WHAT YOU HAVE TO DO:
Please repeat every row below word for word, leaving out the pictures.

Rows from a data source
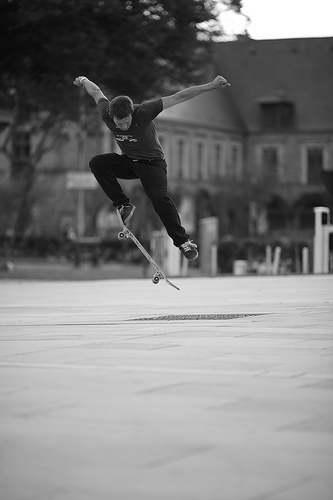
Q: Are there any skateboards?
A: Yes, there is a skateboard.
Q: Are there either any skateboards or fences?
A: Yes, there is a skateboard.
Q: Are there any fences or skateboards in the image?
A: Yes, there is a skateboard.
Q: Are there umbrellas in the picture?
A: No, there are no umbrellas.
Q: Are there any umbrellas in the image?
A: No, there are no umbrellas.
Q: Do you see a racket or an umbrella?
A: No, there are no umbrellas or rackets.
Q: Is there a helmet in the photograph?
A: No, there are no helmets.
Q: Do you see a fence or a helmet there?
A: No, there are no helmets or fences.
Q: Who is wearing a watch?
A: The boy is wearing a watch.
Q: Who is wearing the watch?
A: The boy is wearing a watch.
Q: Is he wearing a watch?
A: Yes, the boy is wearing a watch.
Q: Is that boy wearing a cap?
A: No, the boy is wearing a watch.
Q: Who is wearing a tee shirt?
A: The boy is wearing a tee shirt.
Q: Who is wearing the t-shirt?
A: The boy is wearing a tee shirt.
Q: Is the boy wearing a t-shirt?
A: Yes, the boy is wearing a t-shirt.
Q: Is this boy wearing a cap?
A: No, the boy is wearing a t-shirt.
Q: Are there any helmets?
A: No, there are no helmets.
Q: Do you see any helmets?
A: No, there are no helmets.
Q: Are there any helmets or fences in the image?
A: No, there are no helmets or fences.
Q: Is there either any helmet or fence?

SOLUTION TO THIS TASK:
Q: Are there any skateboards?
A: Yes, there is a skateboard.
Q: Are there either any skateboards or fences?
A: Yes, there is a skateboard.
Q: Are there any fences or skateboards in the image?
A: Yes, there is a skateboard.
Q: Are there umbrellas in the picture?
A: No, there are no umbrellas.
Q: Are there any umbrellas in the image?
A: No, there are no umbrellas.
Q: Do you see a racket or an umbrella?
A: No, there are no umbrellas or rackets.
Q: Is there a helmet in the photograph?
A: No, there are no helmets.
Q: Do you see a fence or a helmet there?
A: No, there are no helmets or fences.
Q: Who is wearing a watch?
A: The boy is wearing a watch.
Q: Who is wearing the watch?
A: The boy is wearing a watch.
Q: Is he wearing a watch?
A: Yes, the boy is wearing a watch.
Q: Is that boy wearing a cap?
A: No, the boy is wearing a watch.
Q: Who is wearing a tee shirt?
A: The boy is wearing a tee shirt.
Q: Who is wearing the t-shirt?
A: The boy is wearing a tee shirt.
Q: Is the boy wearing a t-shirt?
A: Yes, the boy is wearing a t-shirt.
Q: Is this boy wearing a cap?
A: No, the boy is wearing a t-shirt.
Q: Are there any helmets?
A: No, there are no helmets.
Q: Do you see any helmets?
A: No, there are no helmets.
Q: Are there any helmets or fences in the image?
A: No, there are no helmets or fences.
Q: Is there either any helmet or fence?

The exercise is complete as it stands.